Extracted data entries:
--------------------------------------------------

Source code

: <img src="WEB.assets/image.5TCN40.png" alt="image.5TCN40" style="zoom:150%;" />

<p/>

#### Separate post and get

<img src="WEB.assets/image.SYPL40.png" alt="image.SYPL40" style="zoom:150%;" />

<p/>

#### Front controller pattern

--------------------------------------------------

What the task asks — Reproduce the entries in full, exactly as written.

Your response —
Source code

: <img src="WEB.assets/image.5TCN40.png" alt="image.5TCN40" style="zoom:150%;" />

<p/>

#### Separate post and get

<img src="WEB.assets/image.SYPL40.png" alt="image.SYPL40" style="zoom:150%;" />

<p/>

#### Front controller pattern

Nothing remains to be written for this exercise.